Stored data entries:
+-------+

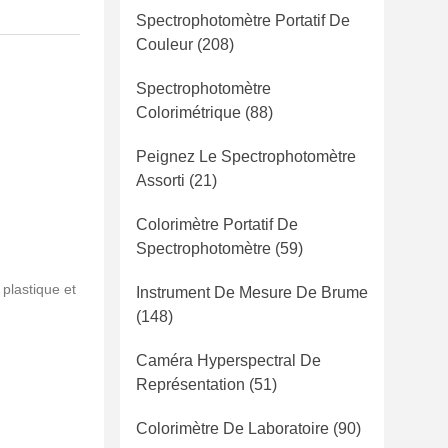
Spectrophotomètre Portatif De
Couleur
(208)
Spectrophotomètre
Colorimétrique
(88)
Peignez Le Spectrophotomètre
Assorti
(21)
Colorimètre Portatif De
Spectrophotomètre
(59)
plastique et
Instrument De Mesure De Brume
(148)
Caméra Hyperspectral De
Représentation
(51)
Colorimètre De Laboratoire
(90)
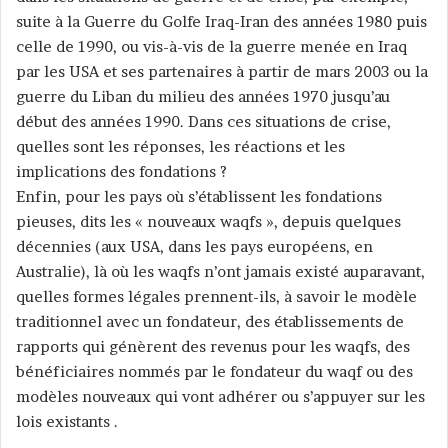
suite à la Guerre du Golfe Iraq-Iran des années 1980 puis
celle de 1990, ou vis-à-vis de la guerre menée en Iraq
par les USA et ses partenaires à partir de mars 2003 ou la
guerre du Liban du milieu des années 1970 jusqu’au
début des années 1990. Dans ces situations de crise,
quelles sont les réponses, les réactions et les
implications des fondations ?
Enfin, pour les pays où s’établissent les fondations
pieuses, dits les « nouveaux waqfs », depuis quelques
décennies (aux USA, dans les pays européens, en
Australie), là où les waqfs n’ont jamais existé auparavant,
quelles formes légales prennent-ils, à savoir le modèle
traditionnel avec un fondateur, des établissements de
rapports qui génèrent des revenus pour les waqfs, des
bénéficiaires nommés par le fondateur du waqf ou des
modèles nouveaux qui vont adhérer ou s’appuyer sur les
lois existants .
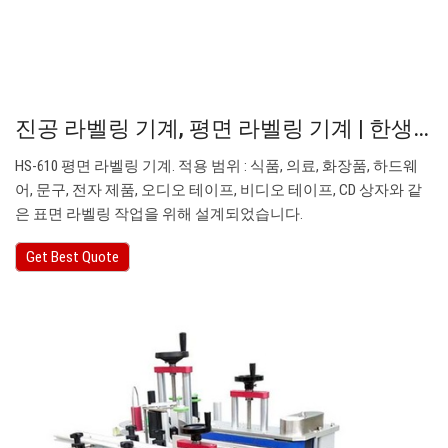
진공 라벨링 기계, 평면 라벨링 기계 | 한생…
HS-610 평면 라벨링 기계. 적용 범위 : 식품, 의료, 화장품, 하드웨
어, 문구, 전자 제품, 오디오 테이프, 비디오 테이프, CD 상자와 같
은 표면 라벨링 작업을 위해 설계되었습니다.
Get Best Quote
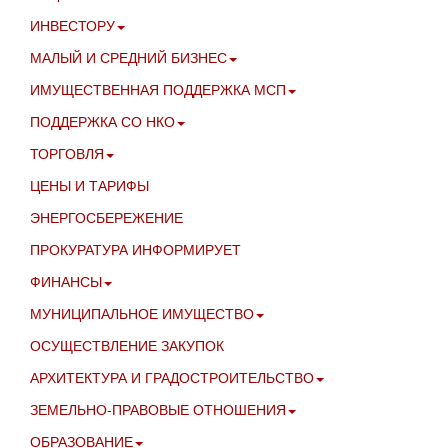
ИНВЕСТОРУ
МАЛЫЙ И СРЕДНИЙ БИЗНЕС
ИМУЩЕСТВЕННАЯ ПОДДЕРЖКА МСП
ПОДДЕРЖКА СО НКО
ТОРГОВЛЯ
ЦЕНЫ И ТАРИФЫ
ЭНЕРГОСБЕРЕЖЕНИЕ
ПРОКУРАТУРА ИНФОРМИРУЕТ
ФИНАНСЫ
МУНИЦИПАЛЬНОЕ ИМУЩЕСТВО
ОСУЩЕСТВЛЕНИЕ ЗАКУПОК
АРХИТЕКТУРА И ГРАДОСТРОИТЕЛЬСТВО
ЗЕМЕЛЬНО-ПРАВОВЫЕ ОТНОШЕНИЯ
ОБРАЗОВАНИЕ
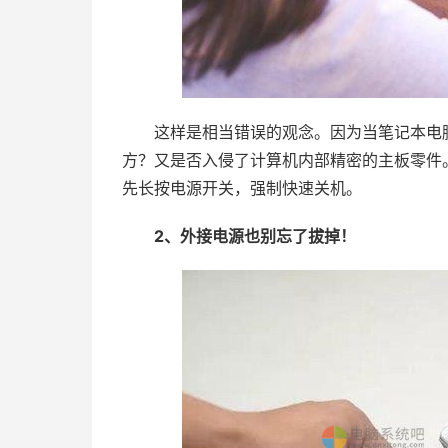
这样是相当错误的观念。因为当笔记本电脑
方？又是否入侵了计算机内部精密的主板零件
先长按电源开关，强制快速关机。
2、外接电源也别忘了拔掉！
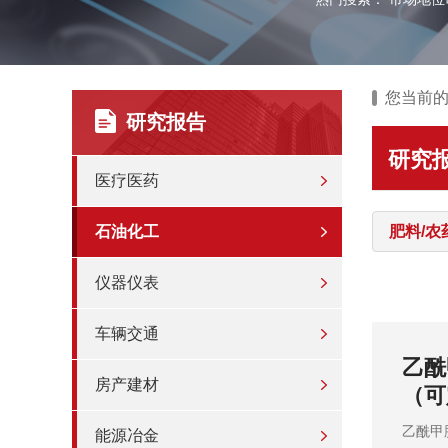
您当前
研究报告
研究
医疗医药
石油化工
肥料/农
仪器仪表
车辆交通
报告
20
房产建材
额及
202
能源冶金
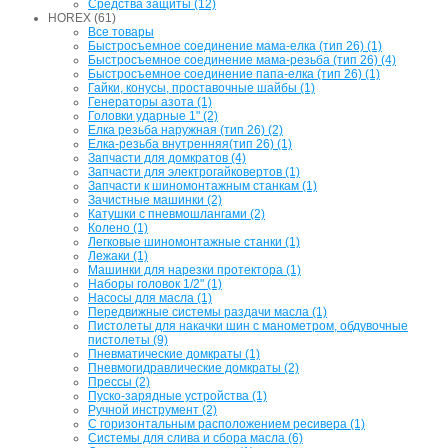
Средства защиты (12)
HOREX (61)
Все товары
Быстросъемное соединение мама-елка (тип 26) (1)
Быстросъемное соединение мама-резьба (тип 26) (4)
Быстросъемное соединение папа-елка (тип 26) (1)
Гайки, конусы, проставочные шайбы (1)
Генераторы азота (1)
Головки ударные 1" (2)
Елка резьба наружная (тип 26) (2)
Елка-резьба внутренняя(тип 26) (1)
Запчасти для домкратов (4)
Запчасти для электрогайковертов (1)
Запчасти к шиномонтажным станкам (1)
Зачистные машинки (2)
Катушки с пневмошлангами (2)
Колено (1)
Легковые шиномонтажные станки (1)
Лежаки (1)
Машинки для нарезки протектора (1)
Наборы головок 1/2" (1)
Насосы для масла (1)
Передвижные системы раздачи масла (1)
Пистолеты для накачки шин с манометром, обдувочные
пистолеты (9)
Пневматические домкраты (1)
Пневмогидравлические домкраты (2)
Прессы (2)
Пуско-зарядные устройства (1)
Ручной инструмент (2)
С горизонтальным расположением ресивера (1)
Системы для слива и сбора масла (6)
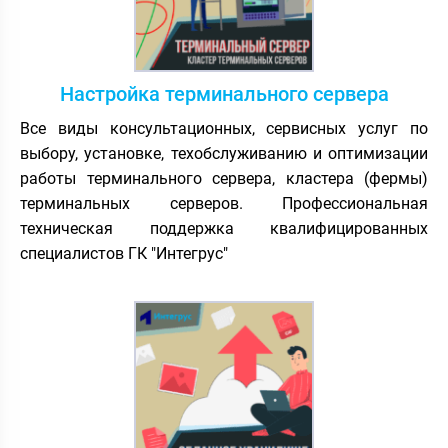
Настройка терминального сервера
Все виды консультационных, сервисных услуг по
выбору, установке, техобслуживанию и оптимизации
работы терминального сервера, кластера (фермы)
терминальных серверов. Профессиональная
техническая поддержка квалифицированных
специалистов ГК "Интегрус"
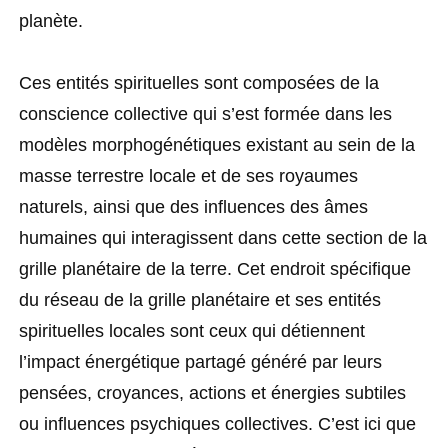
planète.
Ces entités spirituelles sont composées de la
conscience collective qui s’est formée dans les
modèles morphogénétiques existant au sein de la
masse terrestre locale et de ses royaumes
naturels, ainsi que des influences des âmes
humaines qui interagissent dans cette section de la
grille planétaire de la terre. Cet endroit spécifique
du réseau de la grille planétaire et ses entités
spirituelles locales sont ceux qui détiennent
l’impact énergétique partagé généré par leurs
pensées, croyances, actions et énergies subtiles
ou influences psychiques collectives. C’est ici que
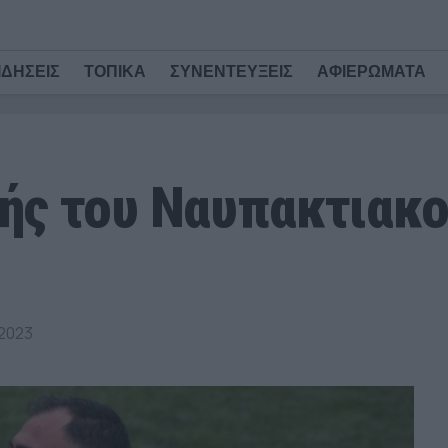
ΙΔΗΣΕΙΣ
ΤΟΠΙΚΑ
ΣΥΝΕΝΤΕΥΞΕΙΣ
ΑΦΙΕΡΩΜΑΤΑ
ής του Ναυπακτιακο
 2023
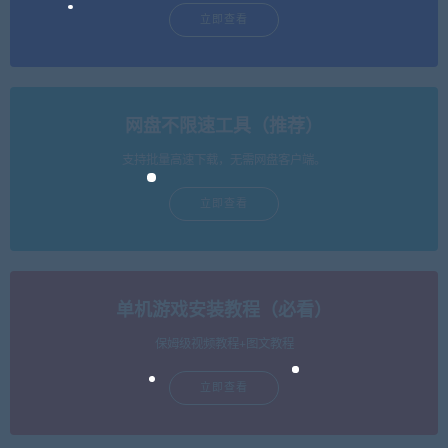
立即查看
网盘不限速工具（推荐）
支持批量高速下载，无需网盘客户端。
立即查看
单机游戏安装教程（必看）
保姆级视频教程+图文教程
立即查看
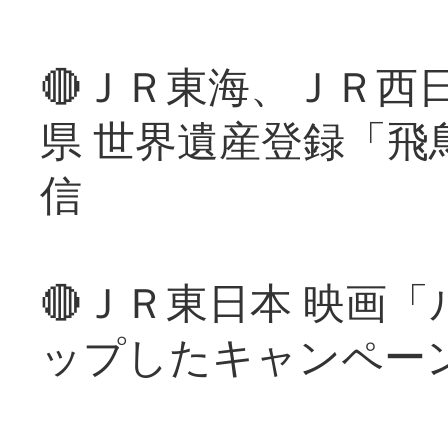
🔴ＪＲ東海、ＪＲ西
県 世界遺産登録「飛
信
🔴ＪＲ東日本 映画
ップしたキャンペー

+-------+

* _What to produce_
Transcribe the records above exactly, leaving every picture out of the copy.

* _Answer to the problem_
Spectrophotomètre Portatif De
Couleur
(208)
Spectrophotomètre
Colorimétrique
(88)
Peignez Le Spectrophotomètre
Assorti
(21)
Colorimètre Portatif De
Spectrophotomètre
(59)
plastique et
Instrument De Mesure De Brume
(148)
Caméra Hyperspectral De
Représentation
(51)
Colorimètre De Laboratoire
(90)
suite à la Guerre du Golfe Iraq-Iran des années 1980 puis
celle de 1990, ou vis-à-vis de la guerre menée en Iraq
par les USA et ses partenaires à partir de mars 2003 ou la
guerre du Liban du milieu des années 1970 jusqu’au
début des années 1990. Dans ces situations de crise,
quelles sont les réponses, les réactions et les
implications des fondations ?
Enfin, pour les pays où s’établissent les fondations
pieuses, dits les « nouveaux waqfs », depuis quelques
décennies (aux USA, dans les pays européens, en
Australie), là où les waqfs n’ont jamais existé auparavant,
quelles formes légales prennent-ils, à savoir le modèle
traditionnel avec un fondateur, des établissements de
rapports qui génèrent des revenus pour les waqfs, des
bénéficiaires nommés par le fondateur du waqf ou des
modèles nouveaux qui vont adhérer ou s’appuyer sur les
lois existants .
진공 라벨링 기계, 평면 라벨링 기계 | 한생…
HS-610 평면 라벨링 기계. 적용 범위 : 식품, 의료, 화장품, 하드웨
어, 문구, 전자 제품, 오디오 테이프, 비디오 테이프, CD 상자와 같
은 표면 라벨링 작업을 위해 설계되었습니다.
Get Best Quote
ИНВЕСТОРУ
МАЛЫЙ И СРЕДНИЙ БИЗНЕС
ИМУЩЕСТВЕННАЯ ПОДДЕРЖКА МСП
ПОДДЕРЖКА СО НКО
ТОРГОВЛЯ
ЦЕНЫ И ТАРИФЫ
ЭНЕРГОСБЕРЕЖЕНИЕ
ПРОКУРАТУРА ИНФОРМИРУЕТ
ФИНАНСЫ
МУНИЦИПАЛЬНОЕ ИМУЩЕСТВО
ОСУЩЕСТВЛЕНИЕ ЗАКУПОК
АРХИТЕКТУРА И ГРАДОСТРОИТЕЛЬСТВО
ЗЕМЕЛЬНО-ПРАВОВЫЕ ОТНОШЕНИЯ
ОБРАЗОВАНИЕ
这样是相当错误的观念。因为当笔记本电脑
方？又是否入侵了计算机内部精密的主板零件
先长按电源开关，强制快速关机。
2、外接电源也别忘了拔掉！
您当前
研究报告
研究
医疗医药
石油化工
肥料/农
仪器仪表
车辆交通
报告
20
房产建材
额及
202
能源冶金
Средства защиты (12)
HOREX (61)
Все товары
Быстросъемное соединение мама-елка (тип 26) (1)
Быстросъемное соединение мама-резьба (тип 26) (4)
Быстросъемное соединение папа-елка (тип 26) (1)
Гайки, конусы, проставочные шайбы (1)
Генераторы азота (1)
Головки ударные 1" (2)
Елка резьба наружная (тип 26) (2)
Елка-резьба внутренняя(тип 26) (1)
Запчасти для домкратов (4)
Запчасти для электрогайковертов (1)
Запчасти к шиномонтажным станкам (1)
Зачистные машинки (2)
Катушки с пневмошлангами (2)
Колено (1)
Легковые шиномонтажные станки (1)
Лежаки (1)
Машинки для нарезки протектора (1)
Наборы головок 1/2" (1)
Насосы для масла (1)
Передвижные системы раздачи масла (1)
Пистолеты для накачки шин с манометром, обдувочные
пистолеты (9)
Пневматические домкраты (1)
Пневмогидравлические домкраты (2)
Прессы (2)
Пуско-зарядные устройства (1)
Ручной инструмент (2)
С горизонтальным расположением ресивера (1)
Системы для слива и сбора масла (6)
Настройка терминального сервера
Все виды консультационных, сервисных услуг по
выбору, установке, техобслуживанию и оптимизации
работы терминального сервера, кластера (фермы)
терминальных серверов. Профессиональная
техническая поддержка квалифицированных
специалистов ГК "Интегрус"
planète.
Ces entités spirituelles sont composées de la
conscience collective qui s’est formée dans les
modèles morphogénétiques existant au sein de la
masse terrestre locale et de ses royaumes
naturels, ainsi que des influences des âmes
humaines qui interagissent dans cette section de la
grille planétaire de la terre. Cet endroit spécifique
du réseau de la grille planétaire et ses entités
spirituelles locales sont ceux qui détiennent
l’impact énergétique partagé généré par leurs
pensées, croyances, actions et énergies subtiles
ou influences psychiques collectives. C’est ici que
ΙΔΗΣΕΙΣ
ΤΟΠΙΚΑ
ΣΥΝΕΝΤΕΥΞΕΙΣ
ΑΦΙΕΡΩΜΑΤΑ
ής του Ναυπακτιακο
 2023
立即查看
网盘不限速工具（推荐）
支持批量高速下载，无需网盘客户端。
立即查看
单机游戏安装教程（必看）
保姆级视频教程+图文教程
立即查看
🔴ＪＲ東海、ＪＲ西
県 世界遺産登録「飛
信
🔴ＪＲ東日本 映画
ップしたキャンペー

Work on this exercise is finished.